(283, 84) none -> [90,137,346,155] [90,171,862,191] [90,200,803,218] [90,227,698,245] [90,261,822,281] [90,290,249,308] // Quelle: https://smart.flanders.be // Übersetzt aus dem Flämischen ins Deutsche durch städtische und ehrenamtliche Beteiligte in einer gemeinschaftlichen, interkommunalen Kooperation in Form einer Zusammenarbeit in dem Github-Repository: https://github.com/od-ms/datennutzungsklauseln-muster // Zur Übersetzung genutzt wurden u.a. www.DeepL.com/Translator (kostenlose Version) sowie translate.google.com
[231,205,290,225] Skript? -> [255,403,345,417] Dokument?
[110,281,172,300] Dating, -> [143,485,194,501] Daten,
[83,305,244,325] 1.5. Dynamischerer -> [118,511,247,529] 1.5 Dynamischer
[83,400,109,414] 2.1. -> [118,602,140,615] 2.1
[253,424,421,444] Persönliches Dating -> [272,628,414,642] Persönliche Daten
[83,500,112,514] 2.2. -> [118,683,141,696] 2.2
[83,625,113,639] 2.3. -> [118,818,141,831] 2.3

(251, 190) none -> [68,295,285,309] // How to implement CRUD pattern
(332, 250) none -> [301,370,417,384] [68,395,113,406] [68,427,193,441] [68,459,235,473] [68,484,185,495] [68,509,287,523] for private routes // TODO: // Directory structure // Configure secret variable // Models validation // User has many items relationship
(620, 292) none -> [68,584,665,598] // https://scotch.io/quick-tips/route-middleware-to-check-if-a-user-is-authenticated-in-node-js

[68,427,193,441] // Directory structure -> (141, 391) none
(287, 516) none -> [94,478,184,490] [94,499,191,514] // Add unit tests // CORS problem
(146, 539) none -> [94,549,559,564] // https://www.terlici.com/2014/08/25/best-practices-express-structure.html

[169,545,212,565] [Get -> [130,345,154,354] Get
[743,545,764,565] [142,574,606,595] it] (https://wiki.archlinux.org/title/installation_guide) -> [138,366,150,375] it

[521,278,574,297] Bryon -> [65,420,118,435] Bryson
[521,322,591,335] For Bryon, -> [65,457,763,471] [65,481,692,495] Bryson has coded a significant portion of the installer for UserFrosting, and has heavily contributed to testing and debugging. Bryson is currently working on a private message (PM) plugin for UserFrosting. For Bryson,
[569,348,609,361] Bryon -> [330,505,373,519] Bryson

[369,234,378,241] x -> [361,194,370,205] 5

**Your assignment**
Only a word-for-word repetition of the lines from the one containing "[83,305,244,325] 1.5. Dynamischerer" to the final line of the data above counts as the answer.

**Result**
[83,305,244,325] 1.5. Dynamischerer -> [118,511,247,529] 1.5 Dynamischer
[83,400,109,414] 2.1. -> [118,602,140,615] 2.1
[253,424,421,444] Persönliches Dating -> [272,628,414,642] Persönliche Daten
[83,500,112,514] 2.2. -> [118,683,141,696] 2.2
[83,625,113,639] 2.3. -> [118,818,141,831] 2.3

(251, 190) none -> [68,295,285,309] // How to implement CRUD pattern
(332, 250) none -> [301,370,417,384] [68,395,113,406] [68,427,193,441] [68,459,235,473] [68,484,185,495] [68,509,287,523] for private routes // TODO: // Directory structure // Configure secret variable // Models validation // User has many items relationship
(620, 292) none -> [68,584,665,598] // https://scotch.io/quick-tips/route-middleware-to-check-if-a-user-is-authenticated-in-node-js

[68,427,193,441] // Directory structure -> (141, 391) none
(287, 516) none -> [94,478,184,490] [94,499,191,514] // Add unit tests // CORS problem
(146, 539) none -> [94,549,559,564] // https://www.terlici.com/2014/08/25/best-practices-express-structure.html

[169,545,212,565] [Get -> [130,345,154,354] Get
[743,545,764,565] [142,574,606,595] it] (https://wiki.archlinux.org/title/installation_guide) -> [138,366,150,375] it

[521,278,574,297] Bryon -> [65,420,118,435] Bryson
[521,322,591,335] For Bryon, -> [65,457,763,471] [65,481,692,495] Bryson has coded a significant portion of the installer for UserFrosting, and has heavily contributed to testing and debugging. Bryson is currently working on a private message (PM) plugin for UserFrosting. For Bryson,
[569,348,609,361] Bryon -> [330,505,373,519] Bryson

[369,234,378,241] x -> [361,194,370,205] 5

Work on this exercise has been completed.